Your task: When you reach the line with "left hip: (149, 212)" in the listing below, transcribe it and each line after it up to and including the line with "root of tail: (223, 170)", exactly and with nothing else.

════════════════════

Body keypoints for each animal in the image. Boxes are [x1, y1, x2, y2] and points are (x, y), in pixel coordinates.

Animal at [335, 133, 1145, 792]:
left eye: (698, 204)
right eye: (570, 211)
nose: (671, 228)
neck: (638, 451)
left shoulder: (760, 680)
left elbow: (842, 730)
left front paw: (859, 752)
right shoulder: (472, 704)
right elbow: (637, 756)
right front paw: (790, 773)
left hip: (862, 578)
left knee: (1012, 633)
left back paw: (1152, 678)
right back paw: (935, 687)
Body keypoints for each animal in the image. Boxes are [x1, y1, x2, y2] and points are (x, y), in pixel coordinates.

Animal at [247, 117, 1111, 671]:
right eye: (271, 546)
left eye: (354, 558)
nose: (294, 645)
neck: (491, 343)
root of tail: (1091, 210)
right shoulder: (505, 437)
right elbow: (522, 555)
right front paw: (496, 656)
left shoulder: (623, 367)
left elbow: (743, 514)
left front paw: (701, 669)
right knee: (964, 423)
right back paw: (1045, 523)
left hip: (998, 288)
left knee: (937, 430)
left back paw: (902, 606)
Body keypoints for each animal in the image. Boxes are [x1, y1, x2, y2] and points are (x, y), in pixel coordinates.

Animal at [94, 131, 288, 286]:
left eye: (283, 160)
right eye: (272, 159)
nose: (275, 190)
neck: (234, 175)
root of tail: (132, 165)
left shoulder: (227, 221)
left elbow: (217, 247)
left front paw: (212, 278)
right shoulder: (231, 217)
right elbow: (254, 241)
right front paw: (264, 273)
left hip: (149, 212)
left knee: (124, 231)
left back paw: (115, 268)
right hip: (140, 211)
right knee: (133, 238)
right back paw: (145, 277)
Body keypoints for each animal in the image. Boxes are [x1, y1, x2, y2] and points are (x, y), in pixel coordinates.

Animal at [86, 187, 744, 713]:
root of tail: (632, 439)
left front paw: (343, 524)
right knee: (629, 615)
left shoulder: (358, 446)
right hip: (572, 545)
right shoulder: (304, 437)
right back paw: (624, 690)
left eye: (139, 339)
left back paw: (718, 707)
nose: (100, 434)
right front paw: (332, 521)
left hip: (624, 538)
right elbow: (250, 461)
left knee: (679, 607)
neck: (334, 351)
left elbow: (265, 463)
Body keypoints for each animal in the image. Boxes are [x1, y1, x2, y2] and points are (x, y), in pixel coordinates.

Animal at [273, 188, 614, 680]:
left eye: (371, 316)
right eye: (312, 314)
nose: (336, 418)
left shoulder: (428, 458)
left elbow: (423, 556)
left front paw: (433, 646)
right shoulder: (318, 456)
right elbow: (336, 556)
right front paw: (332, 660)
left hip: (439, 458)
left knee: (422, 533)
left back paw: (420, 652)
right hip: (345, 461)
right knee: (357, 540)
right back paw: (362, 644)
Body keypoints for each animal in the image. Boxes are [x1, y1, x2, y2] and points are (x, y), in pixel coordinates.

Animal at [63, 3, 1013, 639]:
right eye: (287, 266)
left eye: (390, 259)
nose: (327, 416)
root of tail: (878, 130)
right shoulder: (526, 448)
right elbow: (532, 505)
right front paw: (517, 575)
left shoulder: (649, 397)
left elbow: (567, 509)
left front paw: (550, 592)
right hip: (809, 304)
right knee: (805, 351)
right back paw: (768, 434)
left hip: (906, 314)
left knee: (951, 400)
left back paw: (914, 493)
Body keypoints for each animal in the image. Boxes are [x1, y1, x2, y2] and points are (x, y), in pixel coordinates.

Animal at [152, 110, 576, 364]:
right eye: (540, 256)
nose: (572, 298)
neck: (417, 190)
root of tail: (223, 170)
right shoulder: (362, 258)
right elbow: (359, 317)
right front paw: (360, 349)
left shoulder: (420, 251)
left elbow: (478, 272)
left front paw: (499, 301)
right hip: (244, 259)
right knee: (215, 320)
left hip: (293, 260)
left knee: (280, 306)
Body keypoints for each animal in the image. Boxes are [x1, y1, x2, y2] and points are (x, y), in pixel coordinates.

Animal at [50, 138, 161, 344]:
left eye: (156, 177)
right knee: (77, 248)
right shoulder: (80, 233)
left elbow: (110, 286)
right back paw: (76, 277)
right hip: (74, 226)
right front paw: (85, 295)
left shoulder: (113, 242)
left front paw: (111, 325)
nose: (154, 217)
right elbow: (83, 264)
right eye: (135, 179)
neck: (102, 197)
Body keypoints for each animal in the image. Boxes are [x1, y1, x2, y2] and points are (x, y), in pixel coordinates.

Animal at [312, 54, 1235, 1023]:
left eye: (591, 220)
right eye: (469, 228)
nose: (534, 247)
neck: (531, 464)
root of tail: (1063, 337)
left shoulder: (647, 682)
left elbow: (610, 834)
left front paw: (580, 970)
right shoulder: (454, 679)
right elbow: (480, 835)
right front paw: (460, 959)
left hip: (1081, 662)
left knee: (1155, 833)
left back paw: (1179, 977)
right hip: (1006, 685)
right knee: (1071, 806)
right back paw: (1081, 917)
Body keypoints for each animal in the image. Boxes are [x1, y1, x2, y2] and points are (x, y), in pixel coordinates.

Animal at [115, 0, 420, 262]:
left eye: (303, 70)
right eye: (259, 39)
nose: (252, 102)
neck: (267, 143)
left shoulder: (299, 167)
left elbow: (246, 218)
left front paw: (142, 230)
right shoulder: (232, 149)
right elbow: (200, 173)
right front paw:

════════════════════

Written reply:
left hip: (149, 212)
left knee: (124, 231)
left back paw: (115, 268)
right hip: (140, 211)
right knee: (133, 238)
right back paw: (145, 277)
Body keypoints for each animal in the image. Boxes are [x1, y1, x2, y2] and points are (x, y), in pixel coordinates.

Animal at [86, 187, 744, 713]:
root of tail: (632, 439)
left front paw: (343, 524)
right knee: (629, 615)
left shoulder: (358, 446)
right hip: (572, 545)
right shoulder: (304, 437)
right back paw: (624, 690)
left eye: (139, 339)
left back paw: (718, 707)
nose: (100, 434)
right front paw: (332, 521)
left hip: (624, 538)
right elbow: (250, 461)
left knee: (679, 607)
neck: (334, 351)
left elbow: (265, 463)
Body keypoints for each animal in the image. Boxes are [x1, y1, x2, y2] and points are (x, y), in pixel coordinates.

Animal at [273, 188, 614, 680]:
left eye: (371, 316)
right eye: (312, 314)
nose: (336, 418)
left shoulder: (428, 458)
left elbow: (423, 556)
left front paw: (433, 646)
right shoulder: (318, 456)
right elbow: (336, 556)
right front paw: (332, 660)
left hip: (439, 458)
left knee: (422, 533)
left back paw: (420, 652)
right hip: (345, 461)
right knee: (357, 540)
right back paw: (362, 644)
Body keypoints for each animal in the image. Boxes are [x1, y1, x2, y2] and points are (x, y), in pixel coordinates.

Animal at [63, 3, 1013, 639]:
right eye: (287, 266)
left eye: (390, 259)
nose: (327, 416)
root of tail: (878, 130)
right shoulder: (526, 448)
right elbow: (532, 505)
right front paw: (517, 575)
left shoulder: (649, 397)
left elbow: (567, 509)
left front paw: (550, 592)
right hip: (809, 304)
right knee: (805, 351)
right back paw: (768, 434)
left hip: (906, 314)
left knee: (951, 400)
left back paw: (914, 493)
Body keypoints for each animal in the image. Boxes are [x1, y1, x2, y2] and points are (x, y), in pixel coordinates.

Animal at [152, 110, 576, 364]:
right eye: (540, 256)
nose: (572, 298)
neck: (417, 190)
root of tail: (223, 170)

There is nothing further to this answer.